— EXERCISES —
a) Check each statement against the passage about early films. For each, say yes or no and quote the exact words of the passage that settle it. (i) In Men's Styles, Pa finds that a cat gave birth to kittens in his new hat. (ii) Motion pictures arrived in vaudeville theatres in 1900. (iii) In Women's Styles, Pa's wife backs him against the new dresses.
b) Pick up the passage about early films after its final sentence and continue it.
** Start EXCERPTED PASSAGE **
Men's Styles (1915) begins with Pa McGinnis spotting an ad for an exclusive hat in a men's fashion magazine. Pa travels to a store featuring "The Latest London Lid" and declares, "To keep up with the Joneses, I gotta have one of them new kellys."
Ma McGinnis later teases her husband about his purchase. Pa, however, dismisses her insults as proof that "women folks don't appreciate art in millinery." He places the hat under his bed and awakes to find that a cat used it to give birth to a litter of kittens. The final intertitle declares, "The latest in hats is the latest in cats."
The companion piece, Women's Styles (1915), focuses on the female fashion sense. Pa criticizes his daughter for wearing trendy, revealing, "hyphenated dresses." He turns to his cook and wife for support but discovers that both women have embraced "this reckless display of limb." The film ends when Pa buys extremely dark glasses to protect himself from seeing the disturbing fashion trend.
- Why do you think that fashion is the means for "keeping up with the Joneses"?
- How does each family member do their part to "keep up"?
- What do you think are the implications if a family does not "keep up"?
- Why do you think that Ma disparages Pa's new hat?
- Why do you think that Pa is disturbed by the new dress styles?
- What do you think that these responses imply about the affect of advertising on both the individual and society?
Vaudeville entertained middle-class audiences throughout the late-nineteenth and early-twentieth centuries by offering a variety of entertainers on a single stage. Actors, comedians, singers, dancers, musicians, athletes, and other performers presented a series of attractions on any given night. Motion pictures arrived in the vaudeville theatres in 1896 and quickly became the biggest draw on the bill. Two films in this collection demonstrate how new animation techniques could extend traditional vaudeville magic performances.
The Enchanted Drawing (1900) features an illustrator sketching a man's face, a wine glass, a bottle of wine, and a cigarette on a large pad of paper. Trick photography allows the artist to remove each object from the page, use it, and return it to the page.
The face in the drawing responds to every trick--either becoming upset when items are removed from the page or becoming happy when he can enjoy the alcohol and cigarettes on the page.
** End EXCERPTED PASSAGE **
** Start DATASET EXTRACT **
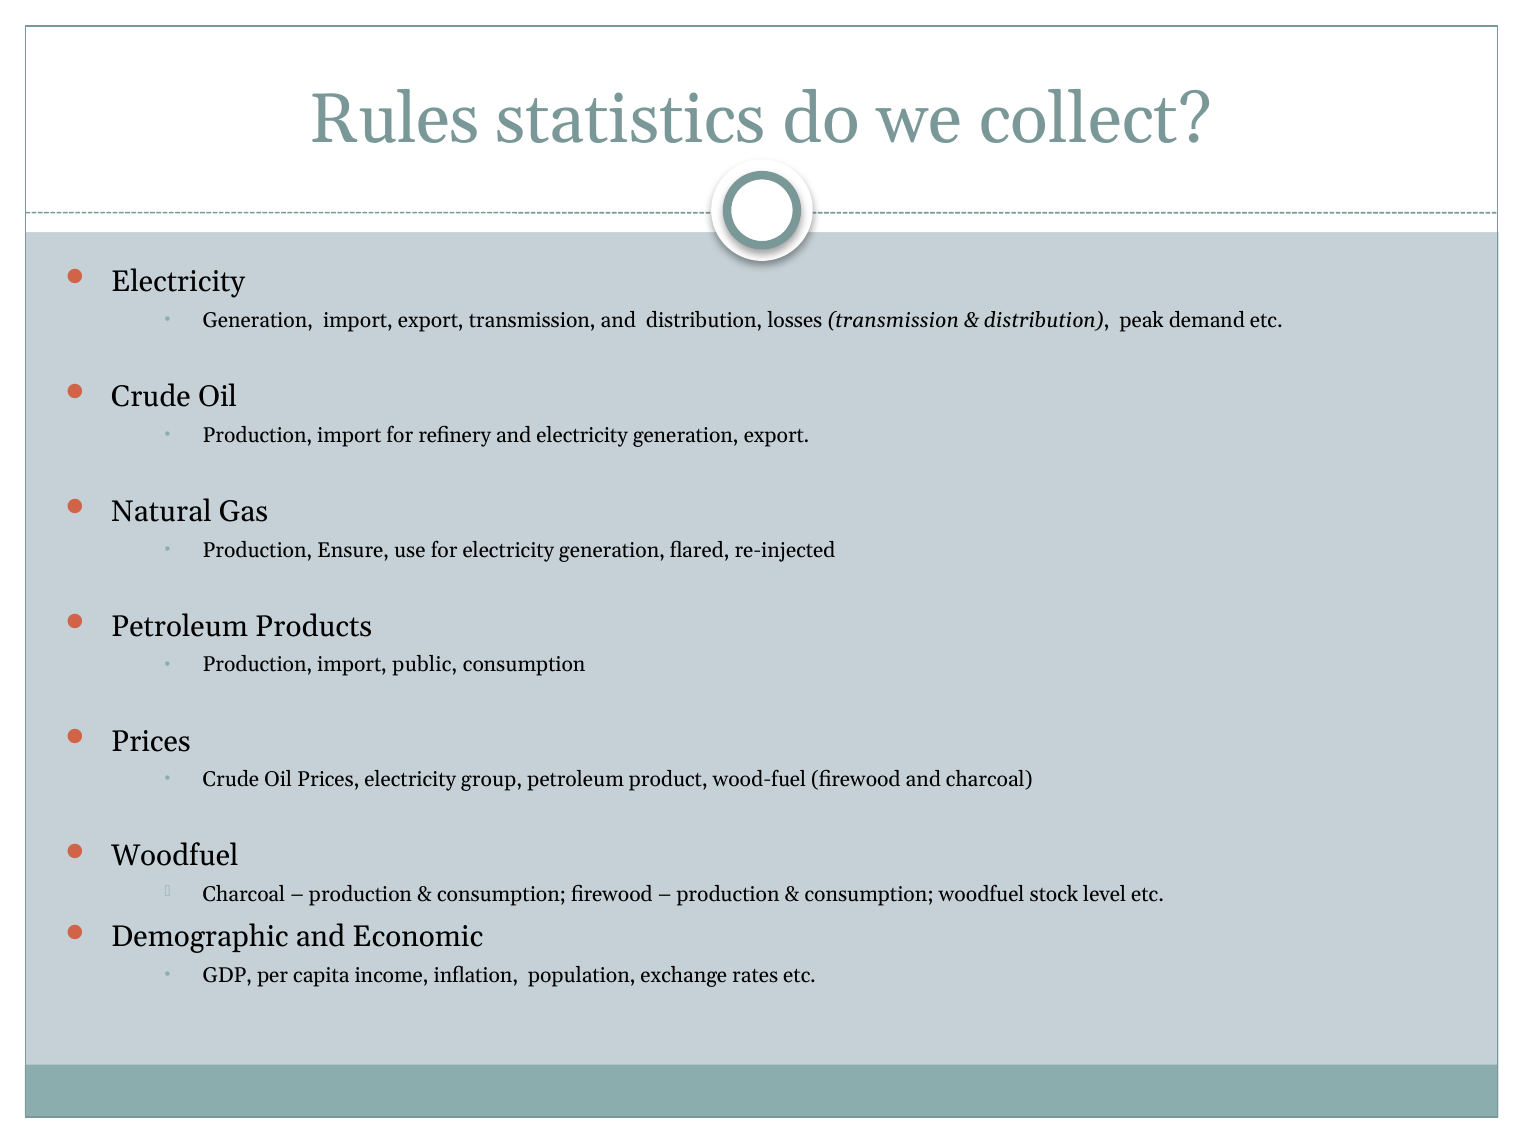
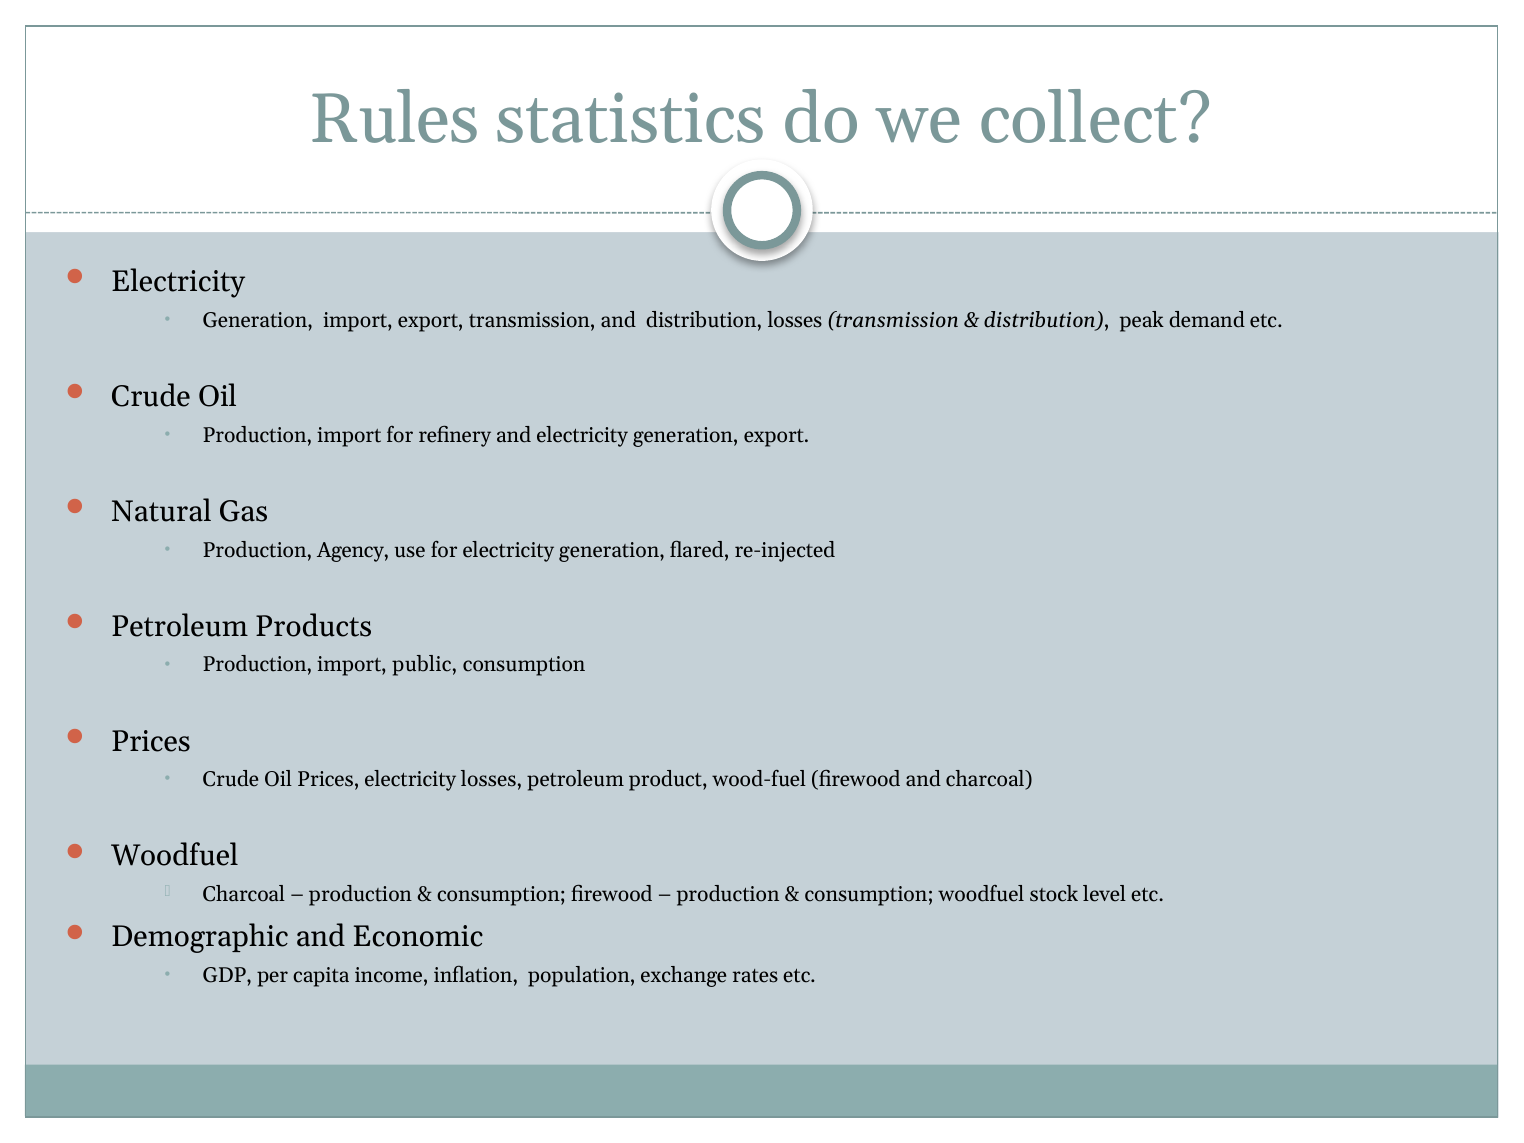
Ensure: Ensure -> Agency
electricity group: group -> losses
** End DATASET EXTRACT **
— ANSWERS FOR THE EXERCISE —
a)
(i) Yes: "awakes to find that a cat used it to give birth to a litter of kittens."
(ii) No: "Motion pictures arrived in the vaudeville theatres in 1896"
(iii) No: "He turns to his cook and wife for support but discovers that both women have embraced"

b)
Fun in a Bakery Shop (1902), on the other hand, presents a similar premise within a larger sketch. A baker enters the scene and throws a lump of dough at a scurrying rodent. The dough sticks to a barrel and the baker becomes a sculptor through trick photography, using the dough to fluidly create a series of funny faces. When the baker completes the caricatured image of an Irishman, his colleagues start to laugh and then throw him headfirst into a barrel of flour.
- What do you think is the role of slapstick comedy in these films?
- How do these films compare to other comic vaudeville sketches represented in the American Memory collection, American Variety Stage: Vaudeville and Popular Entertainment 1870-1920?
- Why do you think that both films rely on trick photography?
- How do you think that audiences might have responded to these films?
- Why do you think that movie theaters ultimately replaced vaudeville theaters?
- What other conventions of film and early animation might have come out of the vaudeville tradition?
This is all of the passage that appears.